Depuis la loi du 26 janvier 2016, l’accès au dossier d’une
personne décédée par ses ayants-droits est également ouvert
aux concubins et personnes pacsées. Seuls les éléments du
dossier répondant au motif invoqué seront communiqués (sauf
pour les mineurs décédés)
- La personne ayant
l’autorité parentale en cas de patient mineur. Le mineur ne
dispose pas de droit d’accès à son dossier quant à lui. Il
peut seulement s’opposer à ce que soient communiquées aux
titulaires de l’autorité parentale les informations
constituées dans le cadre de soins délivrés sans le
consentement des parents.
- Le mandataire
judiciaire habilité en cas de patient sous mesure de
protection. Depuis la loi du 26 janvier 2016, il ne s’agit
plus de l’accès du seul tuteur, mais de l’accès du mandataire
judiciaire (tuteur ou curateur), lorsqu’il est expressément
habilité par le juge à représenter ou assister son protégé
pour la réalisation d’actes relatifs à la personne (article
459 C.Civ). Cette habilitation devra
désormais être vérifiée.
- Toute personne bénéficiant d’un mandat
écrit du patient
Les délais
légaux
La communication doit être effectuée dans un délai de 8 jours. Ce
délai est porté à deux mois pour les dossiers de plus de 5 ans (à
compter de la date de constitution de l’information).
Les
modalités d’accès
La communication peut s’effectuer, au choix du demandeur :
- Soit par consultation sur place avec, le cas
échéant, remise de copies de documents
- Soit par l’envoi de copies des documents
Les frais de copie et d’envoi sont facturables.
Le régime
des notes personnelles
Plusieurs dispositions contradictoires apparaissent au sein des
textes applicables en la matière. L’article L1111-7 du code de la
santé publique issu de la loi du 31 janvier 2007 consacre d’une
part un droit d’accès à l’intégralité des informations de santé, à
l’exception de celles concernant des tiers ou émanant de tiers.

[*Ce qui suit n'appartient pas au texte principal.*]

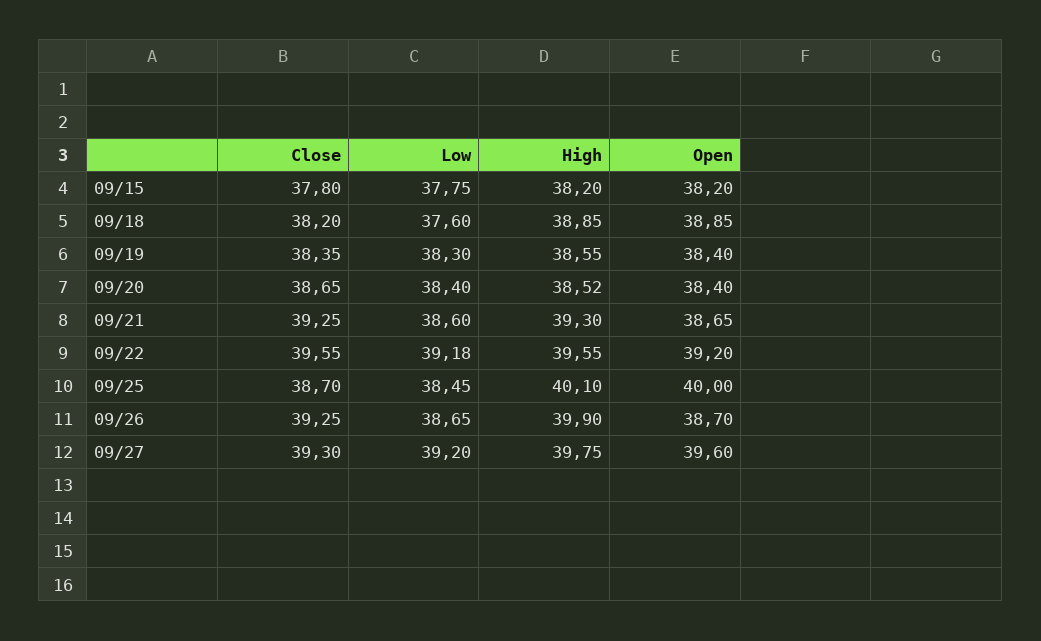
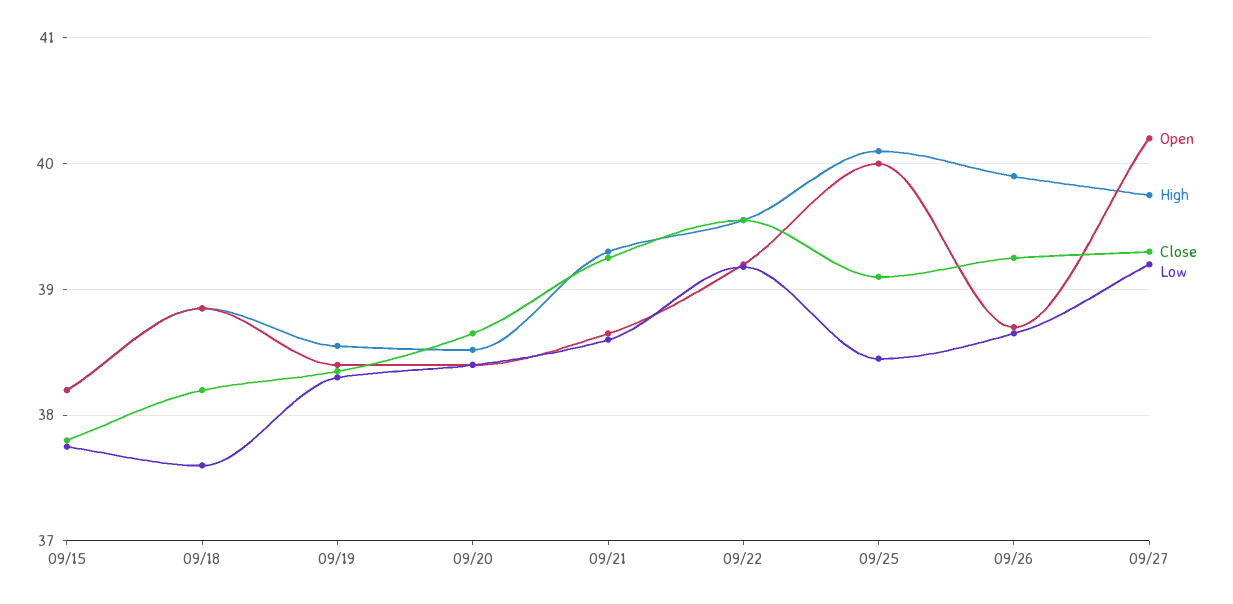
Close, 09/25: 38.7 -> 39.1
Open, 09/27: 39.6 -> 40.2

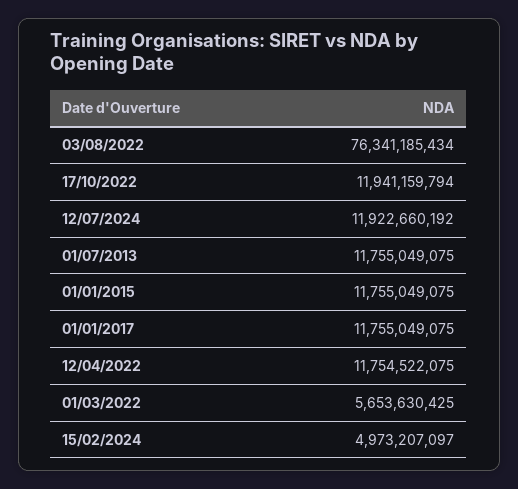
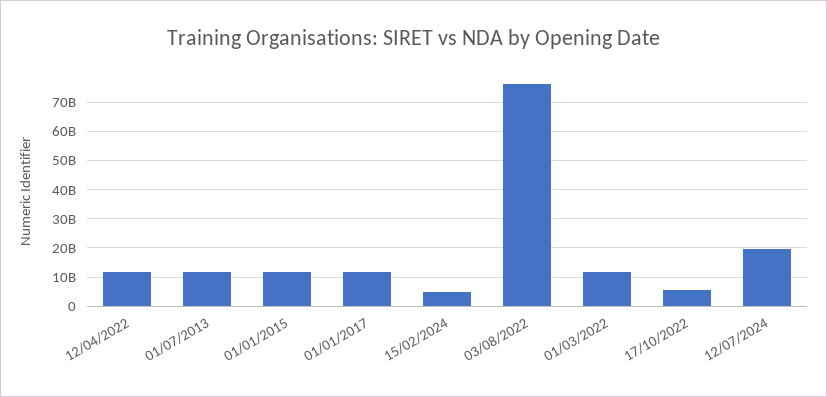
17/10/2022: 11941159794 -> 5000000000
12/07/2024: 11922660192 -> 20000000000
01/03/2022: 5653630425 -> 12500000000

D’autre part, le décret du 7 mai 2012 prévoit dans l’article
R4127-45-I du code de la santé publique que « les notes
personnelles de médecin ne sont ni transmissibles ni accessibles
aux patients et aux tiers ».
Dans un avis du 19 mars 2015, la Commission d’Accès aux Documents
Administratifs (CADA) est venue apporter une précision quant à la
définition des « notes personnelles » non communicables. Elle
considère que ne peuvent être qualifiée de personnelles des notes
prises par un médecin exerçant en établissement de santé public ou
privé dès lors que celles-ci sont détenues et conservées dans un
dossier partagé par tous les professionnels qui concourent à la
prise en charge du patient. En d’autres termes, seules sont
personnelles, et donc non communicables, les notes conservées en
d’autres lieux que dans le dossier papier ou informatisé du
patient, ceci signifiant qu’elles ne sont pas destinées à être
partagées ou communiquées.
En parallèle, le tribunal administratif de Melun, dans un jugement
du 16 octobre 2015, a considéré que les notes manuscrites prises
par un psychologue clinicien sont des documents qui font partie du
dossier médical en tant qu’elles participent à l’élaboration d’un
diagnostic et des soins, et sont donc communicables au patient.
Le même critère de la finalité des documents plutôt que de leur
forme avait été retenu par la cour administrative d’appel de Paris,
dans un arrêt du 30 septembre 2004, pour considérer qu’étaient
communicables des notes manuscrites rédigées par des médecins.